- **EXTRAIT DU TEXTE**:
On connaît l’humour distingué, décalé et snob de Régis Franc, l’auteur de bandes dessinées qui fit notre bonheur au tournant des années 70-80 dans le défunt Matin de Paris. On connaît moins, et c’est dommage, l’écrivain Régis Franc dont l’humour est tout aussi efficace. Avec London Prisoner, un récit d’une grande drôlerie, il nous livre une variation sur un thème que l’on aurait pu croire éculé depuis Pierre Daninos et Les Carnets du Major Thompson, celui du violent dépaysement et même de la radicale étrangeté qui existent quand un Anglais franchit la Manche ou un Français le Channel.

C’est vrai, après tout, l’unification des modes de vies après soixante ans d’Union Européenne et autant de mondialisation auraient dû aplanir toutes les différences entre nous et nos meilleurs ennemis pour ne laisser survivre que quelques particularismes contemplés nostalgiquement par le touriste de passage.
London prisoner prouve qu’il n’en est rien, ou tout au moins qu’il n’en est rien pour Régis Franc. Londres demeure finalement pour lui une ville aussi angoissante que le Village du Prisonnier, avec des mœurs, des réflexes et une logique qui rappellent que nous sommes bien sur une terre qui a vu naître Alice, le nonsense et l’humour noir. En même temps, Régis Franc y met moyennement du sien : il s’exile en Angleterre avec femme et enfants mais reconnaît confondre Beckham avec un joueur de tennis et parler un anglais pour le moins aléatoire. Et comme il le remarque lui-même, très pince sans rire, « mon intégration s’en trouva contrariée. » Au moins aura-t-il saisi d’emblée l’art de l’understatement.

- **LISTE DES TÂCHES**:
1) Recopiez le passage de la critique de London Prisoner qui s'ouvre sur les mots contenant « C’est vrai, après » et se ferme sur « touriste de passage. », en renommant « touriste » en « voyageur ».
2) D'après la critique de London Prisoner, dans quel journal paraissaient les bandes dessinées de Régis Franc au tournant des années 70-80 ?
3) Reprenez la critique de London Prisoner à la suite de sa dernière phrase.

- **DONNÉES SOURCES**:
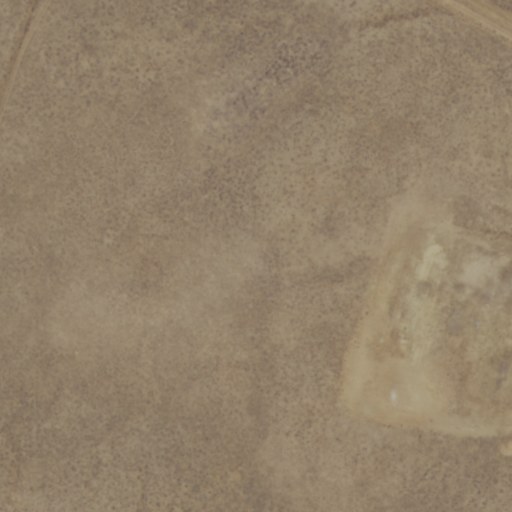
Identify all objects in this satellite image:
road: (21, 33)
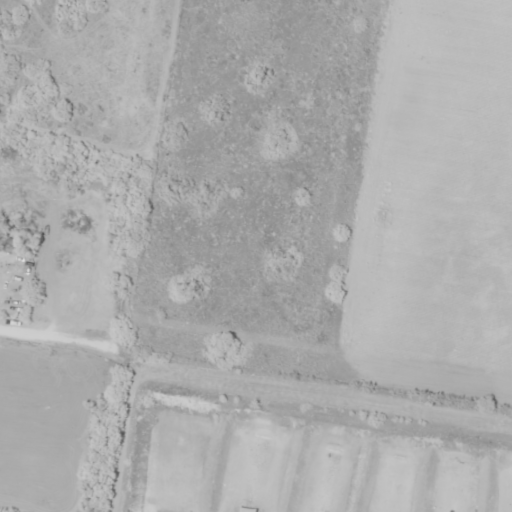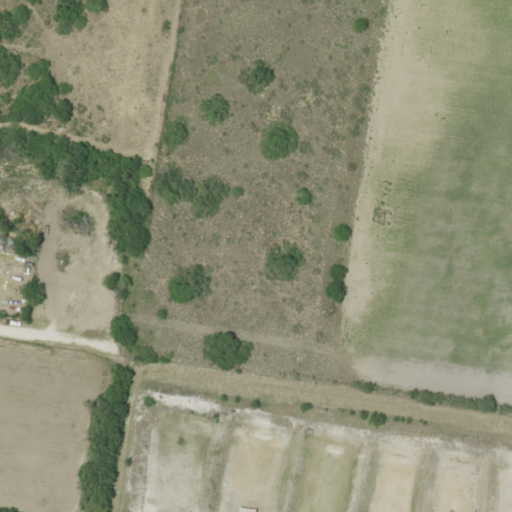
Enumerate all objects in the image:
building: (67, 284)
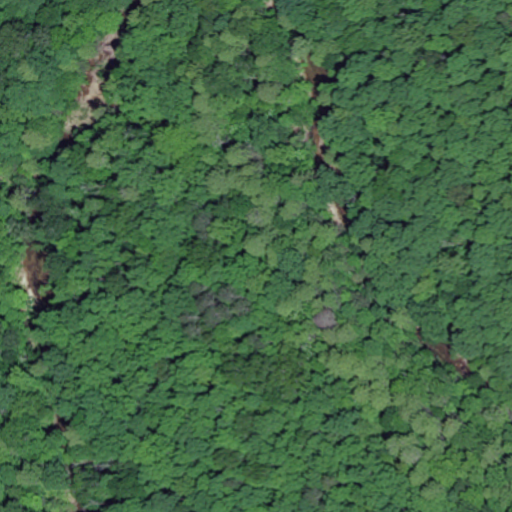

- **ENSEMBLE DES RÉPONSES**:
1)
C’est vrai, après tout, l’unification des modes de vies après soixante ans d’Union Européenne et autant de mondialisation auraient dû aplanir toutes les différences entre nous et nos meilleurs ennemis pour ne laisser survivre que quelques particularismes contemplés nostalgiquement par le voyageur de passage.

2) Dans Le Matin de Paris.

3)
Les mésaventures que va connaître Régis Franc vont toucher à peu près tous les domaines de sa vie quotidienne, transformant sa vie à Londres en un cauchemar vaguement kafkaïen qui débouche sur une très légère paranoïa bien compréhensible. Les démêlés immobiliers, par exemple, sont autant dus aux prix délirants qu’aux coutumes locales qui mettent des jacuzzi dans le salon ou demanderont votre mise au pilori si par hasard vous ne respectez pas les places prévues dans le garage à vélo, quand bien même rien n’indique à qui exactement appartiennent ces places. On doit le savoir, c’est tout. Et ce n’est pas parce que les Londoniens vous disent à tout bout de champ « Sorry » qu’il faut les croire pour autant.

En fait, ils ne sont désolés de rien. On le sait d’ailleurs depuis Jeanne d’Arc et Fachoda : ils veulent juste notre peau…

London Prisoner, Régis Franc (Fayard, 215 pages, 18 euros)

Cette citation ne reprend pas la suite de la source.